Input material:
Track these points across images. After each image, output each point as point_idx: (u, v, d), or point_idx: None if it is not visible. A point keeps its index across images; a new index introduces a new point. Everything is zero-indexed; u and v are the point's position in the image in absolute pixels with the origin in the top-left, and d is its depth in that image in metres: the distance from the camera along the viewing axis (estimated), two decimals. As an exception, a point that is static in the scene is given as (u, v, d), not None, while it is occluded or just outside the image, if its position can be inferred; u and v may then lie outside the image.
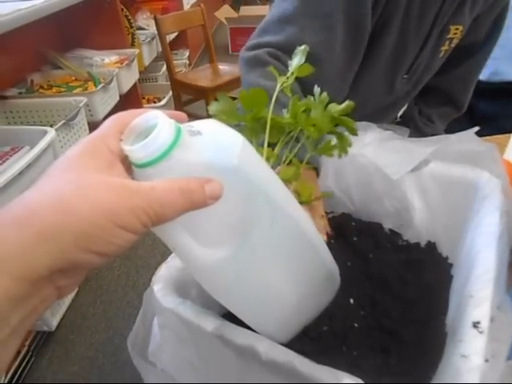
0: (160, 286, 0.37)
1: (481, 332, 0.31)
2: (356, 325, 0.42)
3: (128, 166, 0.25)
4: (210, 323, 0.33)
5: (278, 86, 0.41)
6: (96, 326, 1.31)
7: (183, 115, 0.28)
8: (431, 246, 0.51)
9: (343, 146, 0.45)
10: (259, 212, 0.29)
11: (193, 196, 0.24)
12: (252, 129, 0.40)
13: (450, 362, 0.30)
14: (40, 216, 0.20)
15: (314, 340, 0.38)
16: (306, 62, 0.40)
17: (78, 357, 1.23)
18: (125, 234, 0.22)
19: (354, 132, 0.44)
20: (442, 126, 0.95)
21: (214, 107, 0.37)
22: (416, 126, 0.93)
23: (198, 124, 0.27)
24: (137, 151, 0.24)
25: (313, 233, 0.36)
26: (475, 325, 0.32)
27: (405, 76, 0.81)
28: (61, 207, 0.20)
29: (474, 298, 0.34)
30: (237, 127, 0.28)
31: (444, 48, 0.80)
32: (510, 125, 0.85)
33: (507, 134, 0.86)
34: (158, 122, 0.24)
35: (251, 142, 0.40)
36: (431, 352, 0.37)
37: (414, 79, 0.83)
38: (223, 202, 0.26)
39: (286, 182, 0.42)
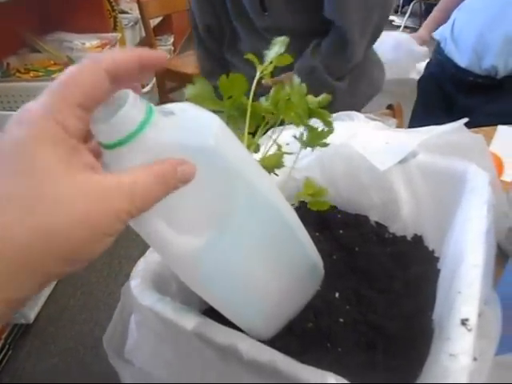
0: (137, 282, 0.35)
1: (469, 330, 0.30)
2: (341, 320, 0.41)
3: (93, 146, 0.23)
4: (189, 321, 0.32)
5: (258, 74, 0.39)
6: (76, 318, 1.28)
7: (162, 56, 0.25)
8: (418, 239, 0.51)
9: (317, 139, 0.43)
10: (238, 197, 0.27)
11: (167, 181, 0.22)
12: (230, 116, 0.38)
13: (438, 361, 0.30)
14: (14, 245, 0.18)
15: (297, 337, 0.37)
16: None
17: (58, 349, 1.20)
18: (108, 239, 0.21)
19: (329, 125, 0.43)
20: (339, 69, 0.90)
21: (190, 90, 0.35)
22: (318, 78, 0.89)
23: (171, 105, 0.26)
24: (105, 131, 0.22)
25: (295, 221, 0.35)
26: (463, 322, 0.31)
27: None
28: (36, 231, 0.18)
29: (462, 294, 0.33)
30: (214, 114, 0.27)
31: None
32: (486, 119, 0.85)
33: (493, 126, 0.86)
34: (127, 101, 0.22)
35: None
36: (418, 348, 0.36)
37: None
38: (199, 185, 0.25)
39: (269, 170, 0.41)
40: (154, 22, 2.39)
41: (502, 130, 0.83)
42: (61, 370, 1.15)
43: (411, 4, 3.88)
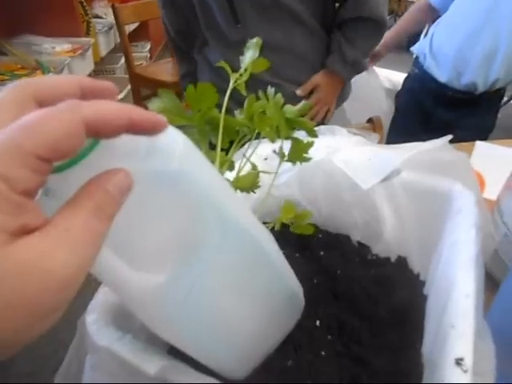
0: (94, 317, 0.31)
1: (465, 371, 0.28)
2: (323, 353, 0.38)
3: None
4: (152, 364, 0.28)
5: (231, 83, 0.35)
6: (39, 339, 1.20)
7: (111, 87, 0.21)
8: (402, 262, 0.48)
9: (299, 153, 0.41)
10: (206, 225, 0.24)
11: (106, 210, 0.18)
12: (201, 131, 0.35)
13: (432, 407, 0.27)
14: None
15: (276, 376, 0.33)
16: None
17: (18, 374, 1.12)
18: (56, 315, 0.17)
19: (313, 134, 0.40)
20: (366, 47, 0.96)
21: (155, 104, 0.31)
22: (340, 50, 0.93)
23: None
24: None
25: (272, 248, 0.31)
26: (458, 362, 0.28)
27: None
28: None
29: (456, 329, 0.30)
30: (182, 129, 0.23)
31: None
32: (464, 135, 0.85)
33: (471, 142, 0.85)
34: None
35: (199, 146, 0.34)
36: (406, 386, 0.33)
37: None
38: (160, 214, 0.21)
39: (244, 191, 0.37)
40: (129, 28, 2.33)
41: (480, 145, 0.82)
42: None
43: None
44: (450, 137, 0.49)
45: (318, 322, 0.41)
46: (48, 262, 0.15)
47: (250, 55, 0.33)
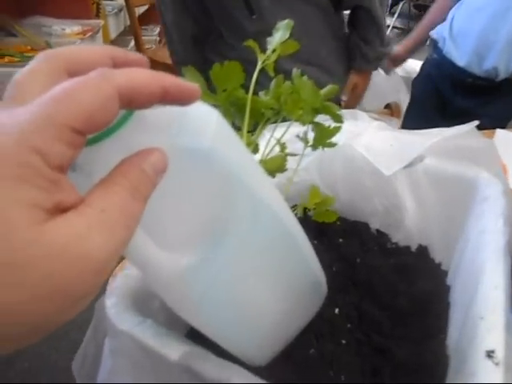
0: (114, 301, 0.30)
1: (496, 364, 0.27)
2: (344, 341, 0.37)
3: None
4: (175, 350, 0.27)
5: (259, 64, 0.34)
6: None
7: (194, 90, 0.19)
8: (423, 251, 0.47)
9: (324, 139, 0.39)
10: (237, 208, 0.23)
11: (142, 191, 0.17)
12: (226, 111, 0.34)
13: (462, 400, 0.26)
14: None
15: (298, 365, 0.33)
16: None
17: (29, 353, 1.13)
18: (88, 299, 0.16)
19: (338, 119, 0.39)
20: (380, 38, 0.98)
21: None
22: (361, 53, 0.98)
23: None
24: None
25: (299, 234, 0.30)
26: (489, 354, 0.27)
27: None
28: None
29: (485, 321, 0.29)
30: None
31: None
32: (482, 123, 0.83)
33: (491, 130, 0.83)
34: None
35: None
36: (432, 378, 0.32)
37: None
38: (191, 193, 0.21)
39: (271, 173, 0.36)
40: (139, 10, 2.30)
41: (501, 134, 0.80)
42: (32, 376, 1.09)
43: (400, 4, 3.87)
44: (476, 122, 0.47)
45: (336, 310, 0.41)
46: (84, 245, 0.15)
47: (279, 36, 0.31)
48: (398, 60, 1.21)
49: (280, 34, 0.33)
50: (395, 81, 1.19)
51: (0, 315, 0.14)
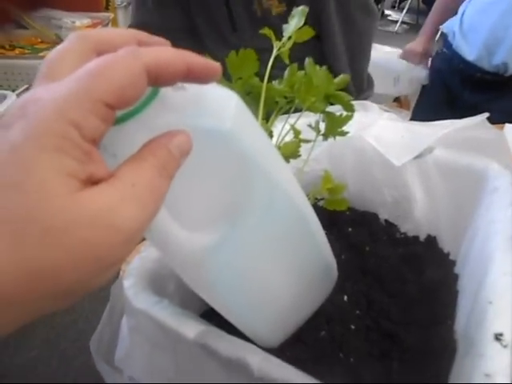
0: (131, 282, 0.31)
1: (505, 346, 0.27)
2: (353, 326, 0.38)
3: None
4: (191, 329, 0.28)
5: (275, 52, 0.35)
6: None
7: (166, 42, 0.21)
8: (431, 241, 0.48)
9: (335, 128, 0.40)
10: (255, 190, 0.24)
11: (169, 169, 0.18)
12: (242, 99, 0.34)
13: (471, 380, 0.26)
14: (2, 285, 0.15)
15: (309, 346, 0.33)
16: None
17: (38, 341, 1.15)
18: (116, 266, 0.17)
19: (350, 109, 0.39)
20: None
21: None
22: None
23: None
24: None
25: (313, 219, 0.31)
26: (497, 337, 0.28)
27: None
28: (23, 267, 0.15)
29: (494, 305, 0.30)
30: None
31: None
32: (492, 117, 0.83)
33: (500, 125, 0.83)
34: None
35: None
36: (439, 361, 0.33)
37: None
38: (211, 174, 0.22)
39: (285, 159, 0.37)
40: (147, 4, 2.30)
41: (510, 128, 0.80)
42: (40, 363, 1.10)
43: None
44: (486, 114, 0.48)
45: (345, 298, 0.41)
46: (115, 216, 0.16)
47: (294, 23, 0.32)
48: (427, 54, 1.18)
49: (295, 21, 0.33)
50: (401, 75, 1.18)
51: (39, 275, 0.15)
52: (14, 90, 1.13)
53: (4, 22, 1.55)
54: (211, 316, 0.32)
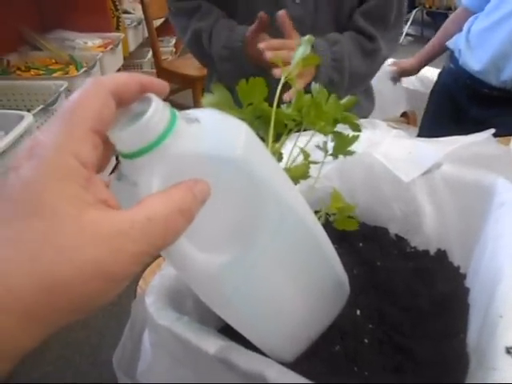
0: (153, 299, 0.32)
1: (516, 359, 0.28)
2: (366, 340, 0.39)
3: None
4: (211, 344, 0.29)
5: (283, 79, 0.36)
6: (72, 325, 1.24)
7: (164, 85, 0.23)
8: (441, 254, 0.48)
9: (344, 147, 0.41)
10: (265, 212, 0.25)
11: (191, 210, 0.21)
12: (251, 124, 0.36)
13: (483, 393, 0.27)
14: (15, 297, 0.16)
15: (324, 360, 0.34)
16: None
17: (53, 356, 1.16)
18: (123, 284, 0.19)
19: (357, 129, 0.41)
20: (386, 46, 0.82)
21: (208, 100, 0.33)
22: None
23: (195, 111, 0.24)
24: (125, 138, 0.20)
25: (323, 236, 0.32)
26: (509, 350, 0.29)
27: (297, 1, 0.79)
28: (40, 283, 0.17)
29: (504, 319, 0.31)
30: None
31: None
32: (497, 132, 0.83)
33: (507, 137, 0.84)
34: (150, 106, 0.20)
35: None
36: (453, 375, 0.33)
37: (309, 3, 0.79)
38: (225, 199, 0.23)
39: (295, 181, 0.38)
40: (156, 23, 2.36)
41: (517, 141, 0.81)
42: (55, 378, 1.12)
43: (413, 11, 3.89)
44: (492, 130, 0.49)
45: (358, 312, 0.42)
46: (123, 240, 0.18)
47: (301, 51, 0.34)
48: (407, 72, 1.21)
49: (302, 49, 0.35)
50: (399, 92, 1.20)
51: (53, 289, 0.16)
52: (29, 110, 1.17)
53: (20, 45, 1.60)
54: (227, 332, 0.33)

* * *

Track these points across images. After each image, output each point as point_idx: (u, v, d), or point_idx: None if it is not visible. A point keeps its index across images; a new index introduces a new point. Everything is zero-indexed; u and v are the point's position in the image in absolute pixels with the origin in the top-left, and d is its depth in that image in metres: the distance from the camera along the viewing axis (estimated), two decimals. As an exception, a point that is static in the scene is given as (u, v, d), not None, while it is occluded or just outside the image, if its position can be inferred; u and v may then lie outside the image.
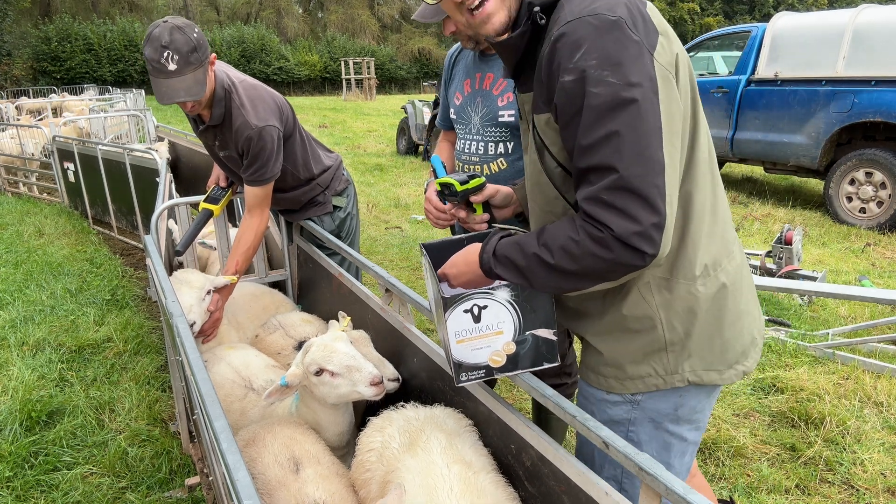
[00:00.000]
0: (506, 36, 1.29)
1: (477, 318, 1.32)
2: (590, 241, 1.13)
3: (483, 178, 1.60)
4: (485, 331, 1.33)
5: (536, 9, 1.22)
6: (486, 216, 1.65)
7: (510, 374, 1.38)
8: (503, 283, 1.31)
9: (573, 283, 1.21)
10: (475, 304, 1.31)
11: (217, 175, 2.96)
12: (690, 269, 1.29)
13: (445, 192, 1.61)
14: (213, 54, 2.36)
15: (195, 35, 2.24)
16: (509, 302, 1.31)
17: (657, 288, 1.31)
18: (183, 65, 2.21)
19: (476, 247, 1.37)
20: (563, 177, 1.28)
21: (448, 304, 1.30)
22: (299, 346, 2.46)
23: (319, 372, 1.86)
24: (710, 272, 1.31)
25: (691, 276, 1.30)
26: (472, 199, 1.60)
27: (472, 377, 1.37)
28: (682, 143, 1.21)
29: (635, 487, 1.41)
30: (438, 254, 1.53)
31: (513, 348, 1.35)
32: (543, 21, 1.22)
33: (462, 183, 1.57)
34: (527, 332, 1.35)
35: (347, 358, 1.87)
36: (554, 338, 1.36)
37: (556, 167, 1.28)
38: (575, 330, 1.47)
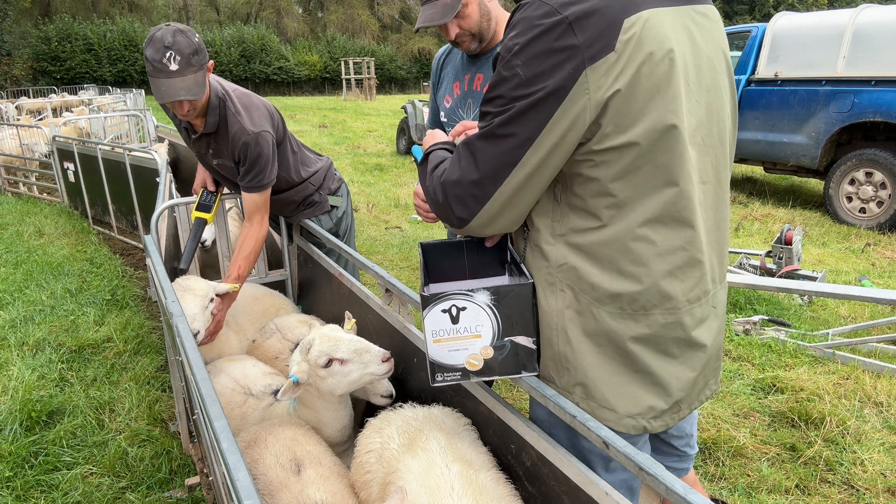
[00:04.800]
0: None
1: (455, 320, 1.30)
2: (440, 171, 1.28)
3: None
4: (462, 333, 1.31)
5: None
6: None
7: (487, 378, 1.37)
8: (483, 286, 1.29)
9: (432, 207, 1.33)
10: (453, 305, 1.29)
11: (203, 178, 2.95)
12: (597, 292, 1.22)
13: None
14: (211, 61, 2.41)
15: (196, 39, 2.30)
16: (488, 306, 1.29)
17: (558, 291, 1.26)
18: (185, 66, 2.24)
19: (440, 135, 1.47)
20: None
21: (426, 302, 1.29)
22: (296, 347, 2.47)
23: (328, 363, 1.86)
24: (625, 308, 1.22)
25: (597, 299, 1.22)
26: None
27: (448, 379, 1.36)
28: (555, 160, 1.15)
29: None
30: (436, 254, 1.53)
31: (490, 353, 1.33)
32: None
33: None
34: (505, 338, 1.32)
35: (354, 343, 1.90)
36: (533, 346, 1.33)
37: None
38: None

==

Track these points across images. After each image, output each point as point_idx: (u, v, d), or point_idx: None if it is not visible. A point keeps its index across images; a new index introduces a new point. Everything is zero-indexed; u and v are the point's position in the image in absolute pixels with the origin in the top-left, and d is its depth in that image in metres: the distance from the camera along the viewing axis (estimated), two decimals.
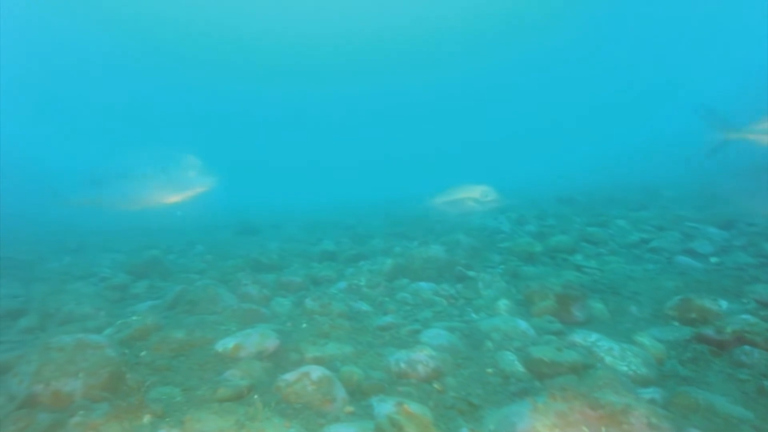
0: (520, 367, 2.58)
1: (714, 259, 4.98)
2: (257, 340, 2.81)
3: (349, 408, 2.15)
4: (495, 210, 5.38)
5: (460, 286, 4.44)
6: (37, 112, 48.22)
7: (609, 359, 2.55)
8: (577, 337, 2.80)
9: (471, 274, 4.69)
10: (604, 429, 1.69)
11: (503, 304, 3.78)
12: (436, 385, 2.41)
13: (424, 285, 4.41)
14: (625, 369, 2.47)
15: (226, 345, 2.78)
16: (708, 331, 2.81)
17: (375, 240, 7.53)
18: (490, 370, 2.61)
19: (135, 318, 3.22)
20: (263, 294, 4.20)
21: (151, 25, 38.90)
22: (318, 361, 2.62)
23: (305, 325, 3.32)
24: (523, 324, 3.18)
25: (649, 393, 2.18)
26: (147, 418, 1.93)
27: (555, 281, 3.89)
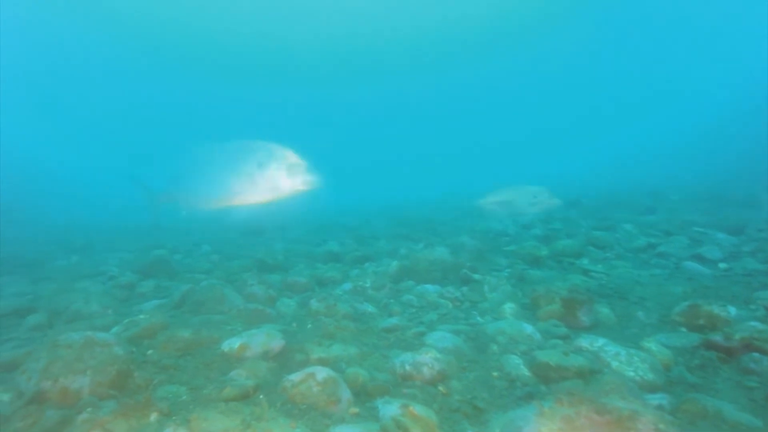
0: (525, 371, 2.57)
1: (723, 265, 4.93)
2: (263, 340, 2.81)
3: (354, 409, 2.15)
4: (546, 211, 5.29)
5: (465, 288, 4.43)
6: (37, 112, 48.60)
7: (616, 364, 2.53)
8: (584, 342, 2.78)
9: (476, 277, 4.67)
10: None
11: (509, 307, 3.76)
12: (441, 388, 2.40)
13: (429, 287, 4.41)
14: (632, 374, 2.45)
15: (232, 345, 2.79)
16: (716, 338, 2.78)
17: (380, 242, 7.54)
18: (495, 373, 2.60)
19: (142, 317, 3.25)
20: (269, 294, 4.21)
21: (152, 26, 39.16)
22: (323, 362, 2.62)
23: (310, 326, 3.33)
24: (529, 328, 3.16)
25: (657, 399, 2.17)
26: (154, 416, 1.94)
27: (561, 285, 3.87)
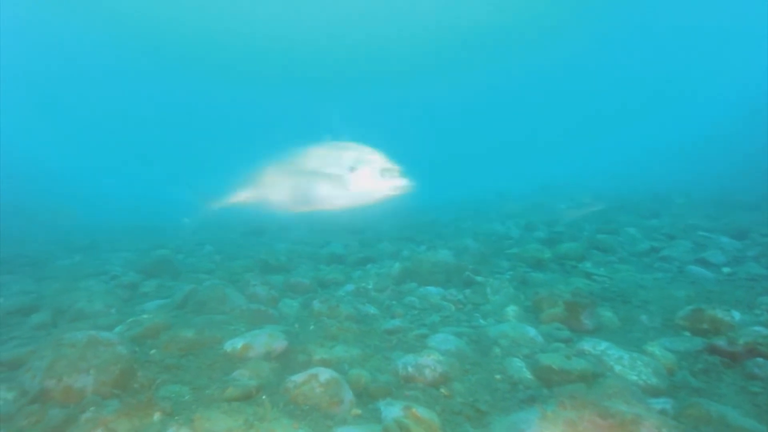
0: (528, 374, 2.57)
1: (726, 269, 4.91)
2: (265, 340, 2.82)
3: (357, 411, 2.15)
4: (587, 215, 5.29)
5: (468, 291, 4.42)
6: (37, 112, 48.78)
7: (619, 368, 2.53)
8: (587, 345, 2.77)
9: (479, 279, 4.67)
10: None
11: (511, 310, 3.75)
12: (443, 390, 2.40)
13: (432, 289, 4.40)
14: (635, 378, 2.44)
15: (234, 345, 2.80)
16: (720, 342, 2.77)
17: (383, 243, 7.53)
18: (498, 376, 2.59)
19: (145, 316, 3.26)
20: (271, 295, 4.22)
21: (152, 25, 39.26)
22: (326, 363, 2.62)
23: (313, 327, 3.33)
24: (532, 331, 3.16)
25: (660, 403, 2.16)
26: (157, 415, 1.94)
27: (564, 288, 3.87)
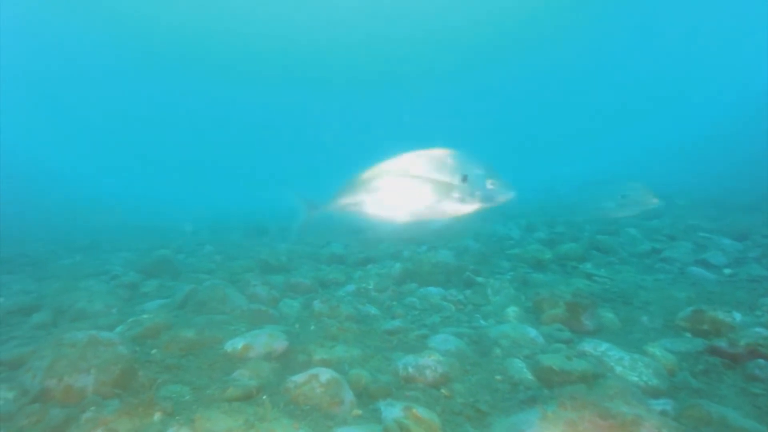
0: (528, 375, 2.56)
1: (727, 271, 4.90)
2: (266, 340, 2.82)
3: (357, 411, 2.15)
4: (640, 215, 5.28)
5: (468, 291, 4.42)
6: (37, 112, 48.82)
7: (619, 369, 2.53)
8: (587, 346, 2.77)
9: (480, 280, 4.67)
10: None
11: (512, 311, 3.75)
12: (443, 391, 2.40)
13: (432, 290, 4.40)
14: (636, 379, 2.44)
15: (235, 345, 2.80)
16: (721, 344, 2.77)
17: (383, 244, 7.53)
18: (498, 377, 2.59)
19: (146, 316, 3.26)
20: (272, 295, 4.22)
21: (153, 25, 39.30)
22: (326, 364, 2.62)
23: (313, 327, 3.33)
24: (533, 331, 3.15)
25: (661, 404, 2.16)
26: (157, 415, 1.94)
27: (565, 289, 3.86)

Problem statement: Would you output the lines above from the line holding "16: (306, 62, 0.40)" up to and including the line holding "40: (154, 22, 2.39)", exactly and only those, with no pictures?

Exercise result:
16: (306, 62, 0.40)
17: (78, 357, 1.23)
18: (125, 234, 0.22)
19: (354, 132, 0.44)
20: (442, 126, 0.95)
21: (214, 107, 0.37)
22: (416, 126, 0.93)
23: (198, 124, 0.27)
24: (137, 151, 0.24)
25: (313, 233, 0.36)
26: (475, 325, 0.32)
27: (405, 76, 0.81)
28: (61, 207, 0.20)
29: (474, 298, 0.34)
30: (237, 127, 0.28)
31: (444, 48, 0.80)
32: (510, 125, 0.85)
33: (507, 134, 0.86)
34: (158, 122, 0.24)
35: (251, 142, 0.40)
36: (431, 352, 0.37)
37: (414, 79, 0.83)
38: (223, 202, 0.26)
39: (286, 182, 0.42)
0: (137, 282, 0.35)
1: (469, 330, 0.30)
2: (341, 320, 0.41)
3: (93, 146, 0.23)
4: (189, 321, 0.32)
5: (258, 74, 0.39)
6: (76, 318, 1.28)
7: (162, 56, 0.25)
8: (418, 239, 0.51)
9: (317, 139, 0.43)
10: (238, 197, 0.27)
11: (167, 181, 0.22)
12: (230, 116, 0.38)
13: (438, 361, 0.30)
14: (14, 245, 0.18)
15: (297, 337, 0.37)
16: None
17: (58, 349, 1.20)
18: (108, 239, 0.21)
19: (329, 125, 0.43)
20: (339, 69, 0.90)
21: (190, 90, 0.35)
22: (318, 78, 0.89)
23: (171, 105, 0.26)
24: (105, 131, 0.22)
25: (295, 221, 0.35)
26: (463, 322, 0.31)
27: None
28: (36, 231, 0.18)
29: (462, 294, 0.33)
30: (214, 114, 0.27)
31: None
32: (486, 119, 0.85)
33: (493, 126, 0.86)
34: (127, 101, 0.22)
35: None
36: (418, 348, 0.36)
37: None
38: (199, 185, 0.25)
39: (269, 170, 0.41)
40: (154, 22, 2.39)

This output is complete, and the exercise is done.